▸ Tareas del ejercicio:
#1 Según el fragmento sobre Burt, ¿sobre cuántas parejas de gemelos publicó trabajos entre 1943 y 1966?
#2 Enumere todos los años que se mencionan en el fragmento sobre Burt.

▸ Fragmento proporcionado:
════
Uno de sus primeros trabajos ya mostraba que los alumnos de colegios
privados eran más inteligentes que los de la escuela pública, aunque
sus críticos le objetaban que sus tests aludían a situaciones con las
cuales la clase alta estaba más familiarizada.
Defensor de esa eugenesia que inspiró la Ley de Deficiencia Mental
de 1913 (y también a los nazis), diseñó políticas escolares
discriminatorias y en uno de sus libros estigmatizó a El joven
delincuente (1925). Se interesó por los gemelos separados al nacer (un
tema que sin saberlo compartía con el Dr. Mengele), porque ofrecían la
mejor oportunidad de experimentar con los factores hereditarios en
medios distintos. En total, entre 1943 y 1966, publicó trabajos sobre 53
parejas de gemelos, donde probaba que su rendimiento era igual aunque
fuesen a escuelas distintas.
Cuando Burt murió se supo que había quemado todos sus papeles, y se
comenzó a sospechar de su veracidad. En todos esos años, sólo se habían
hecho tres estudios similares y nadie había logrado conseguir más de
veinte parejas de gemelos.
════
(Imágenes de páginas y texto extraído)
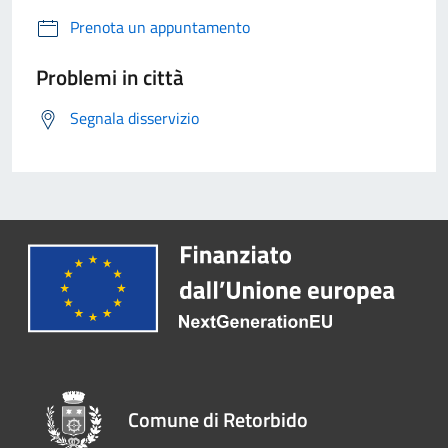
Prenota un appuntamento
Problemi in città
Segnala disservizio
Comune di Retorbido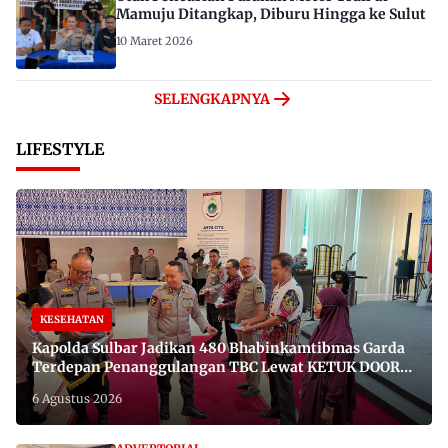
Mamuju Ditangkap, Diburu Hingga ke Sulut
10 Maret 2026
SELENGKAPNYA
LIFESTYLE
KESEHATAN
Kapolda Sulbar Jadikan 480 Bhabinkamtibmas Garda
Terdepan Penanggulangan TBC Lewat KETUK DOORS
di 650 Desa
6 Agustus 2026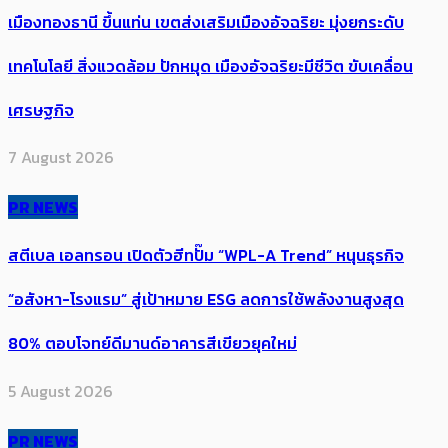
เมืองทองธานี ขึ้นแท่น เขตส่งเสริมเมืองอัจฉริยะ มุ่งยกระดับ
เทคโนโลยี สิ่งแวดล้อม ปักหมุด เมืองอัจฉริยะมีชีวิต ขับเคลื่อน
เศรษฐกิจ
7 August 2026
PR NEWS
สตีเบล เอลทรอน เปิดตัวฮีทปั๊ม “WPL-A Trend” หนุนธุรกิจ
“อสังหา-โรงแรม” สู่เป้าหมาย ESG ลดการใช้พลังงานสูงสุด
80% ตอบโจทย์ดีมานด์อาคารสีเขียวยุคใหม่
5 August 2026
PR NEWS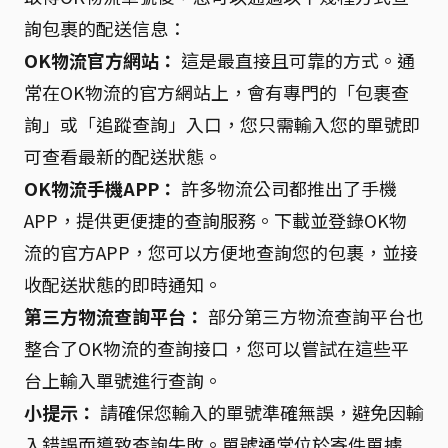
詢包裹的配送信息：
OK物流官方網站：
這是最直接且可靠的方式。通
常在OK物流的官方網站上，會有專門的「包裹查
詢」或「追蹤查詢」入口，您只需輸入您的單號即
可查看最新的配送狀態。
OK物流手機APP：
許多物流公司都推出了手機
APP，提供更便捷的查詢服務。下載並登錄OK物
流的官方APP，您可以方便地查詢您的包裹，並接
收配送狀態的即時通知。
第三方物流查詢平台：
部分第三方物流查詢平台也
整合了OK物流的查詢接口，您可以嘗試在這些平
台上輸入單號進行查詢。
小提示：
請確保您輸入的單號準確無誤，避免因輸
入錯誤而導致查詢失敗。單號通常位於寄件單據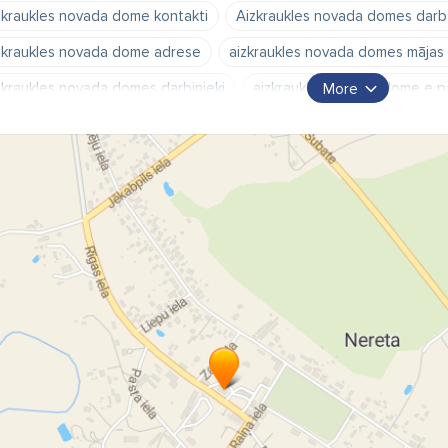
zkraukles novada dome kontakti
Aizkraukles novada domes darba
zkraukles novada dome adrese
aizkraukles novada domes mājas 
zkraukles novada domes darbinieki
aizkraukles novada dome e p
More
zkraukle kontakti
Aizkraukles pagasta pakalpojumu centrs
Ko
unjelgava
Nereta
Aizkraukles novada administratīvais centrs
kneses pašvaldība
Pļaviņu pašvaldība
Skrīveru pašvaldība
retas pašvaldība
Kokneses pašvaldības kontakti
Pļaviņu paš
rīveru pašvaldības kontakti
Jaunjelgavas pašvaldības kontakti
unjelgavas apvienības pārvalde
Daudze
Sece
Sērene
rīveri kontakti
Skrīveru pagasts
Mazzalves pagasta pakalpoj
reta kontakti
Nereta adrese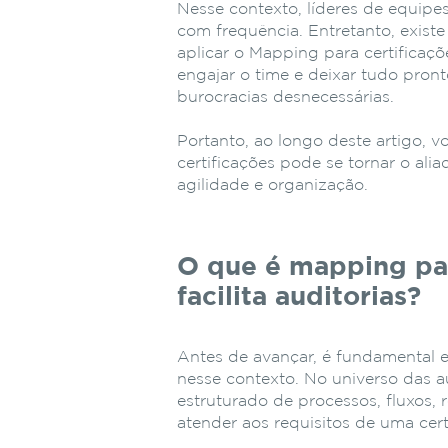
Nesse contexto, líderes de equipe
com frequência. Entretanto, existe 
aplicar o Mapping para certificaç
engajar o time e deixar tudo pront
burocracias desnecessárias.
Portanto, ao longo deste artigo, 
certificações pode se tornar o ali
agilidade e organização.
O que é mapping par
facilita auditorias?
Antes de avançar, é fundamental e
nesse contexto. No universo das 
estruturado de processos, fluxos,
atender aos requisitos de uma cert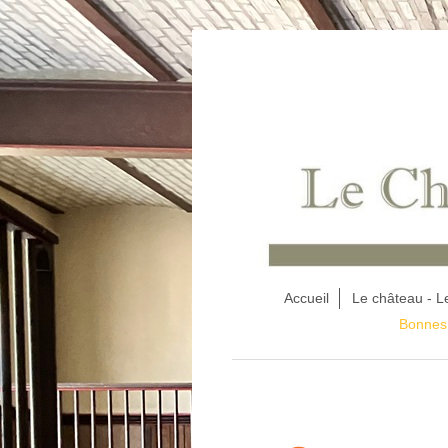
Accueil
Le château - L
Bonnes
════
▸ Lista de respuestas:
#1 Sobre 53 parejas de gemelos.

#2 1913, 1925, 1943 y 1966.